Mmm… I don’t think they enhanced the bad pictures of newspapers, they may have simply made publicly available only the low-quality pictures. Makes much more sense.

For Lords sake, ask around or punch it up before posting something so misleading. Since many people don’t read the comments, I hope you post a correction.. By the way, photographers use it all the time. It is not a military secret..

Interpolation definitely is not a military secret, but it’s kind of crazy that one of the first well written, complete and correct articles on the topic is criticized by someone who doesn’t understand at all the issue.

But it gets even worse:

I thought it worth mentioning that a photo taken with a digital camera will have an embedded thumbnail image in the data. This image doesn’t change regardless of how you alter the actual photo, in photoshop or most any other program that will blur or pixel the image – The thumbnail will remain intact of the original image. In most cases this thumbnail can be ‘blown up’ and can be used to uncover what the user has blurred or blacked out, etc.
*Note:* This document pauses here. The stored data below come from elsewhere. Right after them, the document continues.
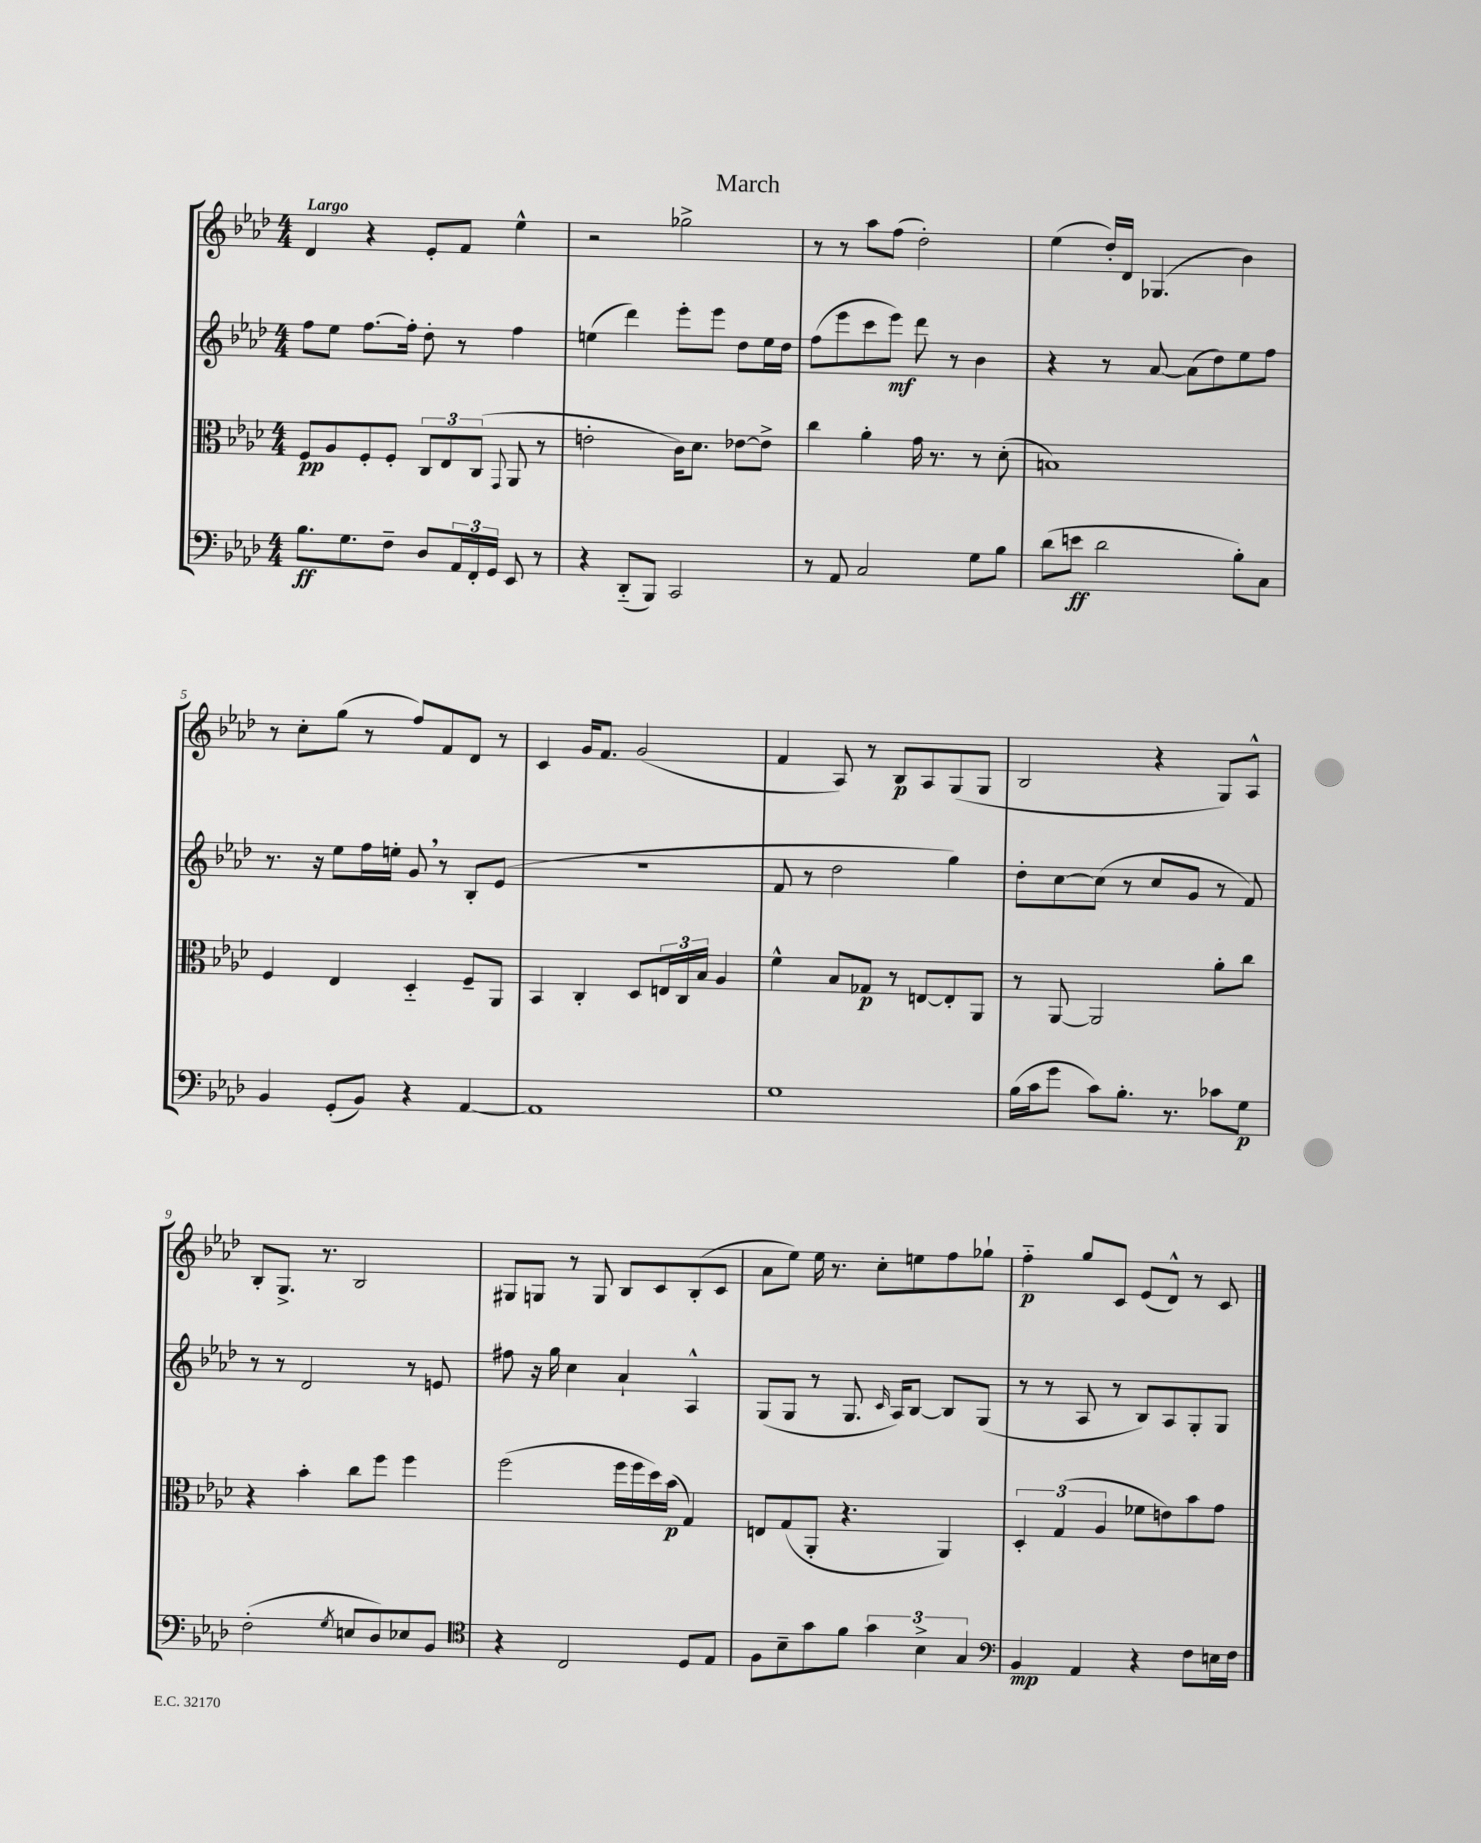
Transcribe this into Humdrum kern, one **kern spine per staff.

**kern	**dynam	**kern	**dynam	**kern	**dynam	**kern	**dynam
*part4	*part4	*part3	*part3	*part2	*part2	*part1	*part1
*staff4	*staff4	*staff3	*staff3	*staff2	*staff2	*staff1	*staff1
*clefF4	*	*clefC3	*	*clefG2	*	*clefG2	*
*k[b-e-a-d-]	*	*k[b-e-a-d-]	*	*k[b-e-a-d-]	*	*k[b-e-a-d-]	*
*M4/4	*	*M4/4	*	*M4/4	*	*M4/4	*
=1	=1	=1	=1	=1	=1	=1	=1
!	!	!	!	!	!	!LO:TX:a:B:t=Largo	!
8.B-\L	ff	8F/L	pp	8ff\L	.	4d-/	.
.	.	8A-/	.	8ee-\J	.	.	.
8.G\	.	.	.	.	.	.	.
.	.	8F'/	.	[8.ff\L	.	4r	.
8F~\J	.	8F'/J	.	.	.	.	.
.	.	.	.	16ff'\Jk]	.	.	.
8D-/L	.	12C/L	.	8dd-'\	.	8e-'/L	.
.	.	12E-/	.	.	.	.	.
24AA-/L	.	.	.	8r	.	8f/J	.
24FF'/	.	(12C/J	.	.	.	.	.
24GG/JJ	.	.	.	.	.	.	.
.	.	8qqGG/	.	.	.	.	.
8EE-/	.	8AA-/	.	4ff\	.	4ee-^^\	.
8r	.	8r	.	.	.	.	.
=2	=2	=2	=2	=2	=2	=2	=2
4r	.	2en'\	.	(4een\	.	2r	.
(8DD-/L	.	.	.	4ddd-\)	.	.	.
8BBB-/J)	.	.	.	.	.	.	.
2CC/	.	16c\KL)	.	8eee-'\L	.	2gg-X^\	.
.	.	8.d-\J	.	.	.	.	.
.	.	.	.	8eee-\J	.	.	.
.	.	[8e-X\L	.	8dd-\L	.	.	.
.	.	8e-^\J]	.	16ee\L	.	.	.
.	.	.	.	16dd-\JJ	.	.	.
=3	=3	=3	=3	=3	=3	=3	=3
8r	.	4cc\	.	(8ff\L	.	8r	.
8AA-/	.	.	.	8eee-\	.	8r	.
2C/	.	4a-'\	.	8ccc\	.	8aa-\L	.
.	.	.	.	8eee-\J)	mf	(8ff\J	.
.	.	16g\	.	8ddd-\	.	2dd-'\)	.
.	.	8.r	.	.	.	.	.
.	.	.	.	8r	.	.	.
8G\L	.	8r	.	4b-\	.	.	.
8B-\J	.	(8d-'\	.	.	.	.	.
=4	=4	=4	=4	=4	=4	=4	=4
(8d-\L	.	1Bn)	.	4r	.	(4ee-\	.
8en\J	ff	.	.	.	.	.	.
2d-\	.	.	.	8r	.	16dd-'/LL)	.
.	.	.	.	.	.	16d-/JJ	.
.	.	.	.	[8a-/	.	(4.G-X/	.
.	.	.	.	(8a-\L]	.	.	.
.	.	.	.	8dd-\)	.	.	.
8B-'\L)	.	.	.	8ee-\	.	4b-\)	.
8C\J	.	.	.	8ff\J	.	.	.
!!LO:LB:g=z
=5	=5	=5	=5	=5	=5	=5	=5
4BB-/	.	4F/	.	8.r	.	8r	.
.	.	.	.	.	.	8cc'\L	.
.	.	.	.	16r	.	.	.
(8GG'/L	.	4E-/	.	8ee-\L	.	(8gg\J	.
8BB-/J)	.	.	.	16ff\L	.	8r	.
.	.	.	.	16een'\JJ	.	.	.
4r	.	4D-/	.	8g,/	.	8ff/L)	.
.	.	.	.	8r	.	8f/	.
[4AA-/	.	8F~/L	.	8B-'/L	.	8d-/J	.
.	.	8AA-/J	.	(8e-/J	.	8r	.
=6	=6	=6	=6	=6	=6	=6	=6
1AA-]	.	4BB-/	.	1r	.	4c/	.
.	.	4C'/	.	.	.	16g/KL	.
.	.	.	.	.	.	8.f/J	.
.	.	8D-/L	.	.	.	(2g/	.
.	.	24En/L	.	.	.	.	.
.	.	24C/	.	.	.	.	.
.	.	24B-/JJ	.	.	.	.	.
.	.	4A-/	.	.	.	.	.
=7	=7	=7	=7	=7	=7	=7	=7
1G	.	4f^^\	.	8f/	.	4f/	.
.	.	.	.	8r	.	.	.
.	.	8B-/L	.	2dd-\	.	8A-/)	.
.	.	8G-X/J	p	.	.	8r	.
.	.	8r	.	.	.	8B-/L	p
.	.	[8En/L	.	.	.	8A-/	.
.	.	8E'/]	.	4gg\)	.	(8G/	.
.	.	8AA-/J	.	.	.	8G/J	.
=8	=8	=8	=8	=8	=8	=8	=8
(16B-\LL	.	8r	.	8dd-'\L	.	2B-/	.
16c\J	.	.	.	.	.	.	.
8g\J	.	[8AA-/	.	[8cc\	.	.	.
8c\L)	.	2AA-/]	.	(8cc\J]	.	.	.
8.B-'\J	.	.	.	8r	.	.	.
.	.	.	.	8cc/L	.	4r	.
8.r	.	.	.	.	.	.	.
.	.	.	.	8g/J	.	.	.
8c-X\L	.	8a-'\L	.	8r	.	8G/L)	.
8G\J	p	8cc\J	.	8f/)	.	8A-^^/J	.
!!LO:LB:g=z
=9	=9	=9	=9	=9	=9	=9	=9
(2F'\	.	4r	.	8r	.	8B-'/L	.
.	.	.	.	8r	.	8.G^/J	.
.	.	4b-'\	.	2d-/	.	.	.
.	.	.	.	.	.	8.r	.
8qG/	.	.	.	.	.	.	.
8En/L	.	8cc\L	.	.	.	2B-/	.
8D-/)	.	8ff\J	.	.	.	.	.
8E-X/	.	4ff\	.	8r	.	.	.
8BB-/J	.	.	.	8en/	.	.	.
=10	=10	=10	=10	=10	=10	=10	=10
*clefC4	*	*	*	*	*	*	*
4r	.	(2ff\	.	8ff#X\	.	8G#X/L	.
.	.	.	.	16r	.	8Gn/J	.
.	.	.	.	16gg\	.	.	.
2C/	.	.	.	4cc\	.	8r	.
.	.	.	.	.	.	8G/	.
.	.	16ff\LL	.	4a-`/	.	8B-/L	.
.	.	16ff\	.	.	.	.	.
.	.	16dd-\)	.	.	.	8c/	.
.	.	(16b-\JJ	p	.	.	.	.
8D-/L	.	4G/)	.	4A-^^/	.	(8B-'/	.
8E-/J	.	.	.	.	.	8c/J	.
=11	=11	=11	=11	=11	=11	=11	=11
8F\L	.	8En/L	.	(8G/L	.	8a-\L	.
8B-~\	.	(8G/	.	8G/J	.	8ee-\J)	.
8g\	.	8AA-'/J	.	8r	.	16ee-\	.
.	.	.	.	.	.	8.r	.
8f\J	.	4.r	.	8.G/	.	.	.
6g\	.	.	.	.	.	8cc'\L	.
.	.	.	.	16qqc/	.	.	.
.	.	.	.	16A-/KL)	.	.	.
.	.	.	.	[8B-/J	.	8een\	.
6B-^\	.	.	.	.	.	.	.
.	.	4AA-/)	.	8B-/L]	.	8ff\	.
6G/	.	.	.	.	.	.	.
.	.	.	.	(8G/J	.	8gg-X`\J	.
=12	=12	=12	=12	=12	=12	=12	=12
*clefF4	*	*	*	*	*	*	*
4BB-/	mp	6D-'/	.	8r	.	4ff\	p
.	.	.	.	8r	.	.	.
.	.	(6G/	.	.	.	.	.
4AA-/	.	.	.	8A-/	.	8gg/L	.
.	.	6A-/	.	.	.	.	.
.	.	.	.	8r	.	8c/J	.
4r	.	8f-X\L	.	8B-/L)	.	(8e-/L	.
.	.	8en\)	.	8A-/	.	8d-^^/J)	.
8F\L	.	8b-\	.	8G'/	.	8r	.
16En\L	.	8g\J	.	8G/J	.	8c/	.
16F\JJ	.	.	.	.	.	.	.
==	==	==	==	==	==	==	==
*-	*-	*-	*-	*-	*-	*-	*-
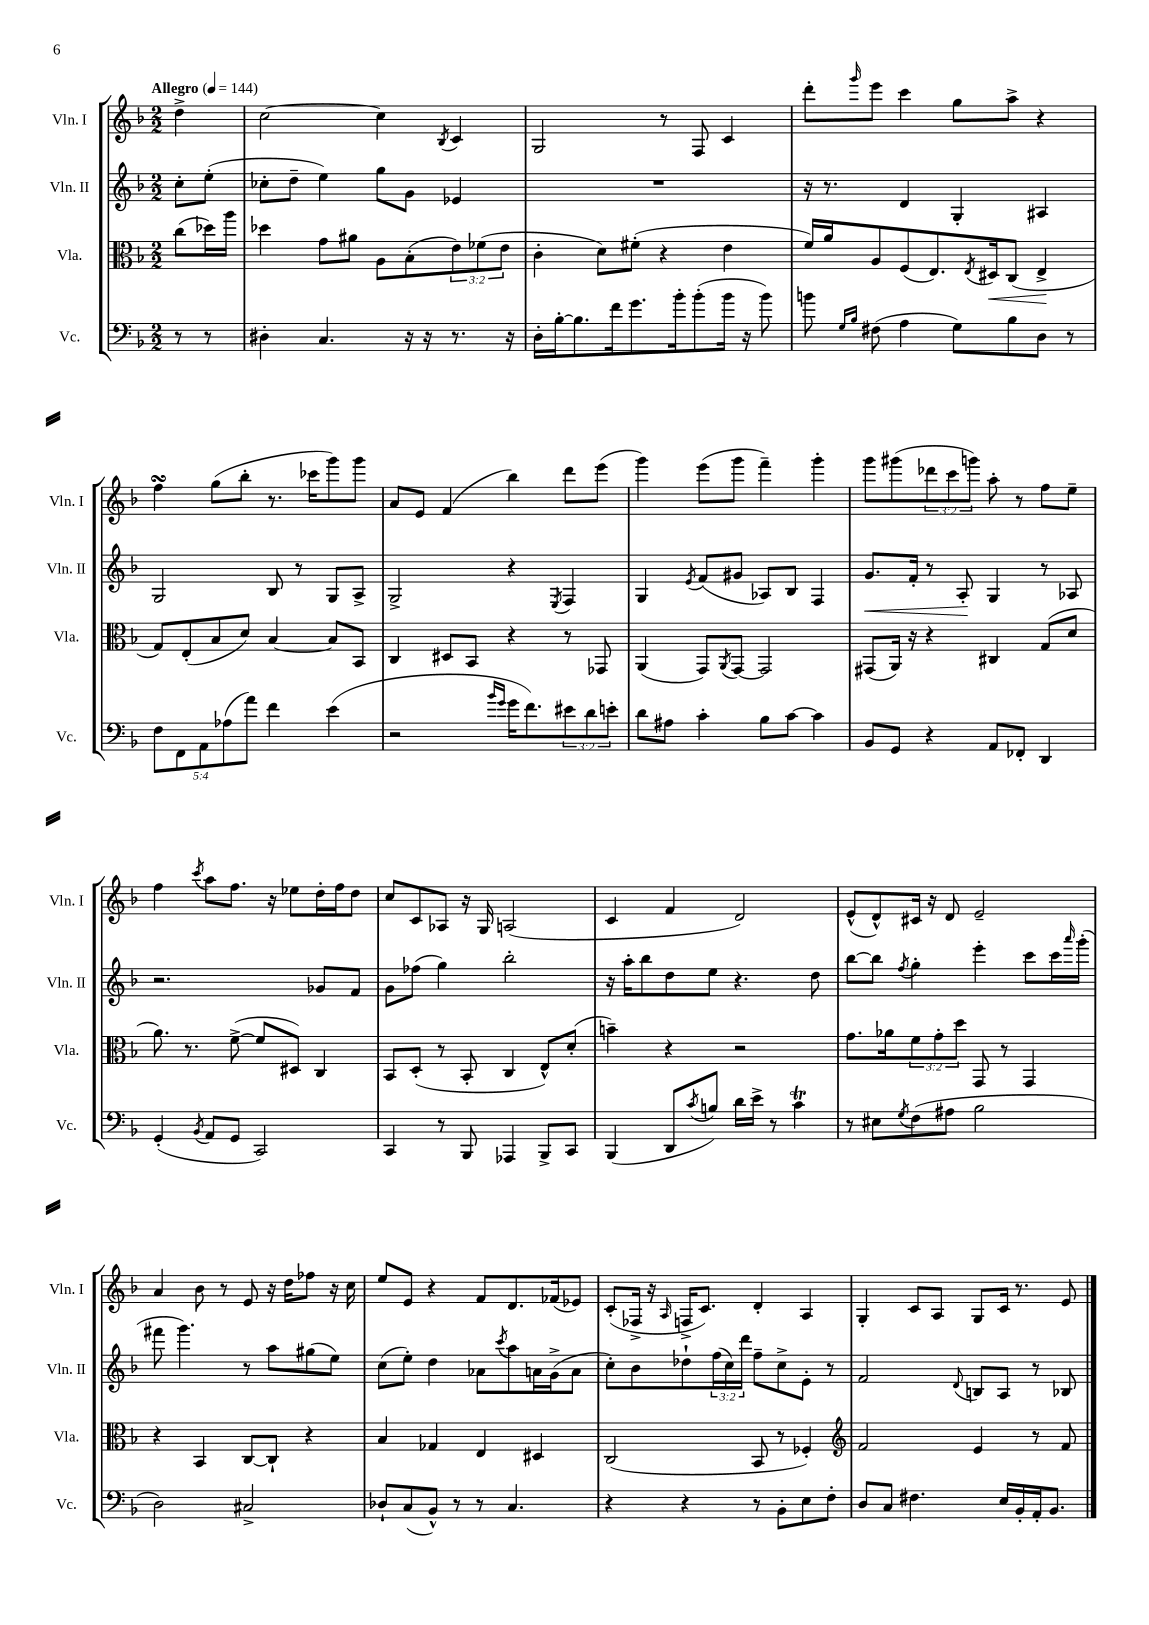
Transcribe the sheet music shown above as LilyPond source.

<<
\new StaffGroup <<
\new Staff = "s0" \with { instrumentName = "Vln. I" shortInstrumentName = "Vln. I" } {
    \clef treble \key f \major \numericTimeSignature \time 2/2 \override Staff.TupletNumber.text = #tuplet-number::calc-fraction-text \partial 4 \tempo "Allegro" 4 = 144
    d''4-> |
    c''2~ c''4 \acciaccatura { bes8 } c'4 |
    g2 r8 f8 c'4 |
    d'''8-. \grace { g'''16 } e'''8 c'''4 g''8 a''8-> r4 |
    f''4\turn g''8( bes''8-. r8. ces'''16 g'''8) g'''8 |
    a'8 e'8 f'4( bes''4) d'''8 e'''8( |
    g'''4) e'''8( g'''8 f'''4--) g'''4-. |
    g'''8 gis'''8( \tuplet 3/2 { des'''8 c'''8 g'''8) } a''8-. r8 f''8 e''8-- |
    f''4 \acciaccatura { c'''8 } a''8 f''8. r16 ees''8 d''16-. f''16 d''8 |
    c''8 c'8 aes8 r16 g16 a2( |
    c'4 f'4 d'2) |
    e'8-^( d'8-^) cis'16 r16 d'8 e'2-- |
    a'4 bes'8 r8 e'8 r16 d''16 fes''8 r16 c''16 |
    e''8 e'8 r4 f'8 d'8. fes'16( ees'8) |
    c'8-.( fes16-> r16 \grace { a16 } f16-> c'8.) d'4-. a4 |
    g4-. c'8 a8 g8 c'16 r8. e'8 \bar "|." |
}
\new Staff = "s1" \with { instrumentName = "Vln. II" shortInstrumentName = "Vln. II" } {
    \clef treble \key f \major \numericTimeSignature \time 2/2 \override Staff.TupletNumber.text = #tuplet-number::calc-fraction-text \partial 4
    c''8-. e''8-.( |
    ces''8-. d''8-- e''4) g''8 g'8 ees'4 |
    R1 |
    r16 r8. d'4 g4-. ais4 |
    g2 bes8 r8 g8 a8-> |
    g2-> r4 \acciaccatura { e8 } f4 |
    g4 \acciaccatura { e'8 } f'8( gis'8 aes8) bes8 f4 |
    g'8.\< f'16-. r8 a8-.\! g4 r8 aes8 |
    r2. ges'8 f'8 |
    g'8 fes''8( g''4) bes''2-. |
    r16 a''16-. bes''8 d''8 e''8 r4. d''8 |
    bes''8~ bes''8 \acciaccatura { f''8 } g''4-. e'''4-. c'''8 c'''16 \grace { a'''16 } g'''16-.( |
    fis'''8 g'''4.) r8 a''8 gis''8( e''8) |
    c''8( e''8-.) d''4 aes'8 \acciaccatura { c'''8 } a''8 a'16 g'16->( a'8 |
    c''8-.) bes'8 des''8-! \tuplet 3/2 { f''16( c''16) d'''16 } f''8-- c''8-> e'8-. r8 |
    f'2 \appoggiatura { d'8 } b8 a8 r8 bes8 \bar "|." |
}
\new Staff = "s2" \with { instrumentName = "Vla." shortInstrumentName = "Vla." } {
    \clef alto \key f \major \numericTimeSignature \time 2/2 \override Staff.TupletNumber.text = #tuplet-number::calc-fraction-text \partial 4
    c''8( des''16) a''16 |
    des''4 g'8 ais'8 a8 bes8-.( \tuplet 3/2 { e'8) fes'8( e'8 } |
    c'4-. d'8) fis'8-.( r4 e'4 |
    f'16) a'16 a8 f8( e8.) \acciaccatura { e8 } dis16\< c8( e4->\! |
    g8) e8-.( bes8 d'8) bes4~ bes8 bes,8 |
    c4 dis8 bes,8 r4 r8 ges,8 |
    a,4( g,8) \acciaccatura { a,8 } g,8~ g,2 |
    gis,8( a,16) r16 r4 cis4 g8( d'8 |
    a'8.) r8. f'8~->( f'8 dis8) c4 |
    bes,8 d8-.( r8 bes,8-. c4 e8-^) d'8-.( |
    b'4--) r4 r2 |
    g'8. aes'16 \tuplet 3/2 { f'8 g'8-. d''8 } g,8 r8 g,4 |
    r4 bes,4 c8~ c8-! r4 |
    bes4 ges4 e4 dis4 |
    c2( bes,8 r8 fes4-.) |
    \clef treble f'2 e'4 r8 f'8 \bar "|." |
}
\new Staff = "s3" \with { instrumentName = "Vc." shortInstrumentName = "Vc." } {
    \clef bass \key f \major \numericTimeSignature \time 2/2 \override Staff.TupletNumber.text = #tuplet-number::calc-fraction-text \partial 4
    r8 r8 |
    dis4-. c4. r16 r16 r8. r16 |
    d16-. bes16~-. bes8. f'16 g'8. bes'16-. bes'8-.( bes'16 r16 bes'8) |
    b'8 \grace { g16 bes16 } fis8( a4 g8) bes8 d8 r8 |
    \tuplet 5/4 { f8 f,8 a,8 aes8( a'8) } f'4 e'4( |
    r2 \grace { bes'16 g'16 } g'16 f'8.) \tuplet 3/2 { eis'8 d'8 e'8-. } |
    d'8 ais8 c'4-. bes8 c'8~ c'4 |
    bes,8 g,8 r4 a,8 fes,8-. d,4 |
    g,4-.( \acciaccatura { bes,8 } a,8 g,8 c,2) |
    c,4 r8 bes,,8 aes,,4 bes,,8-> c,8 |
    bes,,4( d,8 \acciaccatura { c'8 } b8) d'16 e'16-> r8 c'4\trill |
    r8 eis8 \acciaccatura { g8 } f8( ais8 bes2 |
    d2) cis2-> |
    des8-! c8( bes,8-^) r8 r8 c4. |
    r4 r4 r8 bes,8-. e8 f8-. |
    d8 c8 fis4. e16 bes,16-. a,16-. bes,8. \bar "|." |
}
>>
>>
\layout { \context { \Score \remove "Bar_number_engraver" } }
So If the photo has this data, and most do – it’s nothing to use the thumbnail to restore the edited info back to something that can be used.

This is totally not true and not relevant to the content of the article, for the following reasons:

  • Embedded thumbnail image is a low resolution version of the original image (a typical resolution may be 160×120 pixels), so, unless the processed image has been blurred or downsampled a lot, it would still be better than the thumbnail. There are also other embedded images (usually called “preview”) which have better resolution (a typical size may be 640×480) but still are much worse than the full image.
  • The thumbnail will not remain intact after editing. What usually happens is:
    1. The thumbnail and other metadata is stripped, so there is nothing useful.
    2. The thumbnail is replaced with the low resolution version of the edited picture.
  • Most of the pictures on the internet don’t have the thumbnail or other useful metadata.

For completeness, it must be said that old versions of Photoshop and Paint.NET had this bug which didn’t modify the thumbnail. In 2006 this bug affected a celebrity who posted a cropped version of her face, but fans who downloaded the picture could see her naked in the embedded thumbnail. But this is not the norm and this bug has been long since corrected.

As usual the Internet provides a wealth of information, but it is not always easy to differentiate correct information from garbage.